I found the video about the “Internet Addiction Recovery School” in the United States. Just delete the space in the middle, because if the link is complete, it will automatically play the video. This thing claims to educate teenagers with “wilderness survival” experiences to scare and abuse young people, but in fact, it uses impossible hardships to intimidate children, making them accept parental oppression. Who in a capitalist society still needs to go wilderness survival? But it still shows that the United States, as a country with a formal democracy, does not dare to do such direct child abuse as the Chinese Communist Party. The “Internet Addiction Recovery Schools” in the United States have also been repeatedly attacked by the public.

1 Like

Do you think that the so-called military summer camps in China are essentially like this :thinking:? Although, in terms of severity, it’s not as extreme.

4 Likes

Military summer camps and internet addiction recovery schools are similar; they are also direct forms of abuse.
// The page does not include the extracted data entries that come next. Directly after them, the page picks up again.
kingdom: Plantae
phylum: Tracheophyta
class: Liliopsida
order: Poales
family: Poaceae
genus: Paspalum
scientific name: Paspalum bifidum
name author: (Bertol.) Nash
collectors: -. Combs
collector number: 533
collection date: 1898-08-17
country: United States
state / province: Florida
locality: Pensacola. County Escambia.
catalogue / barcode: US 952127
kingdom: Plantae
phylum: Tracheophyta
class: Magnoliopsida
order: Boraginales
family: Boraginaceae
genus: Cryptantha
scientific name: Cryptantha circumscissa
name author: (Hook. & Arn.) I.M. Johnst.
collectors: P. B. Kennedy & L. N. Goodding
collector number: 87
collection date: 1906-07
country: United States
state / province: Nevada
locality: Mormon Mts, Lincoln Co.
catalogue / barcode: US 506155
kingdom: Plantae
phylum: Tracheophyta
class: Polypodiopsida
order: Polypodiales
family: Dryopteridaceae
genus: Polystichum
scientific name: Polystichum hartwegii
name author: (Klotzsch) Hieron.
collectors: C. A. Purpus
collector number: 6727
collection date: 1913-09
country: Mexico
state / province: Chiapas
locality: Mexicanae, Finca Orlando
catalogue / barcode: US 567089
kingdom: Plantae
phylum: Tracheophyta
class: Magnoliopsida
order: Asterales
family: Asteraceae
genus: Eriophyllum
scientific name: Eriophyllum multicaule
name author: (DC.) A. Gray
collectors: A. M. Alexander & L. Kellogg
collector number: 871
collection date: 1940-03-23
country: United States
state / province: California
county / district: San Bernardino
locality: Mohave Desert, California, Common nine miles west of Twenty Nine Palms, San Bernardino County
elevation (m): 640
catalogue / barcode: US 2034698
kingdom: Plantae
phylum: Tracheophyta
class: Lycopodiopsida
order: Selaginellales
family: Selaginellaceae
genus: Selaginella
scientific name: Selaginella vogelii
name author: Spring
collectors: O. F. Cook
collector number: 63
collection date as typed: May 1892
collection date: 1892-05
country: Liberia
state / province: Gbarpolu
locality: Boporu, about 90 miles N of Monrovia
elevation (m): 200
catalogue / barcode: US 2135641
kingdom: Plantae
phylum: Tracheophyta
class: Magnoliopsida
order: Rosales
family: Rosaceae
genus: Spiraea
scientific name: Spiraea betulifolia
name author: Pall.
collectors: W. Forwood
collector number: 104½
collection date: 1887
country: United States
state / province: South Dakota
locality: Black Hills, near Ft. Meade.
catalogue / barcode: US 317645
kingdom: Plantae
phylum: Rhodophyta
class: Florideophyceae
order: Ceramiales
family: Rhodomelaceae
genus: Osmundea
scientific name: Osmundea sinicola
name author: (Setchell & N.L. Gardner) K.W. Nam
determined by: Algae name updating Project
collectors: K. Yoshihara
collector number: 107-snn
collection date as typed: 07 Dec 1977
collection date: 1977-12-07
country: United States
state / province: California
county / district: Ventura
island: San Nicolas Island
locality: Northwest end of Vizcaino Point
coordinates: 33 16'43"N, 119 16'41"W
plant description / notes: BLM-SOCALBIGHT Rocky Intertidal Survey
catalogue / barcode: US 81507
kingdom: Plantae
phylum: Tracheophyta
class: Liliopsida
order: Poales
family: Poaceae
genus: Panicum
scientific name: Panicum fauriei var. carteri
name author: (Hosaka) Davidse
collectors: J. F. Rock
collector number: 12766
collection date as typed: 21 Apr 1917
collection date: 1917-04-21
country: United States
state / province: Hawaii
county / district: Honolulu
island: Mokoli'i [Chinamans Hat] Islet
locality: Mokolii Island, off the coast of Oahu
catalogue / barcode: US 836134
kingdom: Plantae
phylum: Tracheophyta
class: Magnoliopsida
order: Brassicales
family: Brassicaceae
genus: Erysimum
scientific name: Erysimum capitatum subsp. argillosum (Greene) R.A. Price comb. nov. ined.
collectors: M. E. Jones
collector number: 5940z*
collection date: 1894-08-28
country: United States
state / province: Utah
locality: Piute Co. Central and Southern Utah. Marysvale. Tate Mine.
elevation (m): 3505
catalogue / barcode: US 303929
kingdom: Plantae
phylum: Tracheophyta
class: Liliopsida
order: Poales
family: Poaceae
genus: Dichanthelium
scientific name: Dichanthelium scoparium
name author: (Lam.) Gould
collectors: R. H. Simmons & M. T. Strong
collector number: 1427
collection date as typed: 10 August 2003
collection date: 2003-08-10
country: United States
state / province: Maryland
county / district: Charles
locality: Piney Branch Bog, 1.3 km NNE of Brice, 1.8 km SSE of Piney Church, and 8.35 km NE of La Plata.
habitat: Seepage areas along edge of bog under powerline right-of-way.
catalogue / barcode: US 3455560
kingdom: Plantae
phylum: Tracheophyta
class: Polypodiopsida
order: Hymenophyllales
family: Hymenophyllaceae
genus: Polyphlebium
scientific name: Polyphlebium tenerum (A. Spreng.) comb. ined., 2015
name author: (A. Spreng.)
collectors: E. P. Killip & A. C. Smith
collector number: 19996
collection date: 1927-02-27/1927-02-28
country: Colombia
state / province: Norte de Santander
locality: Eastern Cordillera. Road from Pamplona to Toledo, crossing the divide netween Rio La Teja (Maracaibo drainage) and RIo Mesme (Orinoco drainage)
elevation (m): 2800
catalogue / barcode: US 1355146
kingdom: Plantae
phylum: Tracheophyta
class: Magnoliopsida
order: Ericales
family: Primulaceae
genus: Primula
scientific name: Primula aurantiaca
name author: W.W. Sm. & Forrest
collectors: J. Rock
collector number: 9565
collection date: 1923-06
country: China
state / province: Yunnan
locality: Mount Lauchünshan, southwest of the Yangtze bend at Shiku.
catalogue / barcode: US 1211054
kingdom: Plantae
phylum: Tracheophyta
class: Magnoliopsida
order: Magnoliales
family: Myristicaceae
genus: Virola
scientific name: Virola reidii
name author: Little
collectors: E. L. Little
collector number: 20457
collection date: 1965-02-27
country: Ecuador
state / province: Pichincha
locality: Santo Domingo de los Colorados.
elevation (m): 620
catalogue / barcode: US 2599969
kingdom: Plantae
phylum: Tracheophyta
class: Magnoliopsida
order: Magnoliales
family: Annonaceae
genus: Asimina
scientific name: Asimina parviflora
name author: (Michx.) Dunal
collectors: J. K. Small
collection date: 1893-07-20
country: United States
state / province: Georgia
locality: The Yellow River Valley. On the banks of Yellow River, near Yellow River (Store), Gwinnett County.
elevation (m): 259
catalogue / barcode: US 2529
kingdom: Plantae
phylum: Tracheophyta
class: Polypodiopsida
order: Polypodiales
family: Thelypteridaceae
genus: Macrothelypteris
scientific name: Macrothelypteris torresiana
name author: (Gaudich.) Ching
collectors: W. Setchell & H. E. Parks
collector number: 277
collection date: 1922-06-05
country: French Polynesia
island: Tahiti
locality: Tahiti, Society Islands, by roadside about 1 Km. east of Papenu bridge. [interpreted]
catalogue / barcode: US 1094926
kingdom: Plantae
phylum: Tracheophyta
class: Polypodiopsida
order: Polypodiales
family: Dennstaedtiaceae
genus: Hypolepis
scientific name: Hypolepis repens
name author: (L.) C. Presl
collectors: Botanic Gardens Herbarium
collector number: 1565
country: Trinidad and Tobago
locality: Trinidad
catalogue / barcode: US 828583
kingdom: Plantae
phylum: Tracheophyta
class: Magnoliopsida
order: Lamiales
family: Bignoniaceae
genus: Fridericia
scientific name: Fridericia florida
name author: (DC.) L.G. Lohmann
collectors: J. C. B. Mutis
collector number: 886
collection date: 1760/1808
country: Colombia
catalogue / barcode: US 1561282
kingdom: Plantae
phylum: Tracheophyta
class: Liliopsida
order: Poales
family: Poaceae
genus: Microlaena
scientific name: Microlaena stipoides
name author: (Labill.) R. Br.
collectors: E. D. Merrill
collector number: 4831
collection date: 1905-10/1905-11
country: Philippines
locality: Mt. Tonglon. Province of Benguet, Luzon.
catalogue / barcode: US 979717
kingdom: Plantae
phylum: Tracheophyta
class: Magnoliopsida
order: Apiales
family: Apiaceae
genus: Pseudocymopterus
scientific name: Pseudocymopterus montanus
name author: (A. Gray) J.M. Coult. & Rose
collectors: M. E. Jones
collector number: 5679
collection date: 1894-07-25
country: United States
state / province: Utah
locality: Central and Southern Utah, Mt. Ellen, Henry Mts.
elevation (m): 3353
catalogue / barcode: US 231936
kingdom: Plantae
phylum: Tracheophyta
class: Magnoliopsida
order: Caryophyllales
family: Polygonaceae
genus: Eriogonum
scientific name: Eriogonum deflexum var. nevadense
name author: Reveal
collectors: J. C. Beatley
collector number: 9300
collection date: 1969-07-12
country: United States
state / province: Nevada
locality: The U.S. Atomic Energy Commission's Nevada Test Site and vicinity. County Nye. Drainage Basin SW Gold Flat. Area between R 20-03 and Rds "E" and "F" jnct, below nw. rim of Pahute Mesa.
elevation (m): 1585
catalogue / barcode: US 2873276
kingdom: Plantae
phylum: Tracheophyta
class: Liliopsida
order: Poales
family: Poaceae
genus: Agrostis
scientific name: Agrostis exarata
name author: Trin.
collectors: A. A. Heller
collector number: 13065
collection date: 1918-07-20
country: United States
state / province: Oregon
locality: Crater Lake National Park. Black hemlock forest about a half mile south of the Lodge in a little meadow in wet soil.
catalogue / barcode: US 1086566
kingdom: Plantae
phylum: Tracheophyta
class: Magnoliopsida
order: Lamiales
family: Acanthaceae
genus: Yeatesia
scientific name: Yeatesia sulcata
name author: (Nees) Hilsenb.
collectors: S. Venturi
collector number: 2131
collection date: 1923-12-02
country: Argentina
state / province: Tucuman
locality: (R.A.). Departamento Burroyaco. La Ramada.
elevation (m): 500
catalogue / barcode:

I previously attended a military summer camp. At that time, due to fascist ideas, I thought it would be fun to play with weapons, so I requested to go myself. As a result, I was forced to stand under the sun by some idiot for a few days. That idiot was very brutal. On the last day, during the closing speech, he was self-indulgent and said something like “I am good to you, although I was a bit harsh.” Damn, now I think that person should be beaten to death.

8 Likes
5 Likes

I feel that there is a problem with your statement. What do you mean by “the division of labor under capitalism has not been implemented”? And what do you mean by “the pastoral idyll life has not been shattered”? What kind of division of labor is capitalism referring to? Isn’t it just oppressors and the oppressed, with the oppressor occupying the class position and the oppressed being in the subordinate position? Isn’t this relationship in the family just the parents as the oppressors and the children as the oppressed? Isn’t this the reality of society? How can it be said that it has not been implemented? Moreover, how does this unimplemented division of labor relate to the later mention of the pastoral idyll?

And regarding the later point about the dictatorship of the proletariat oppressing teachers, middle management personnel, and feudal parents—should this be done? Is the term “oppression” appropriate here?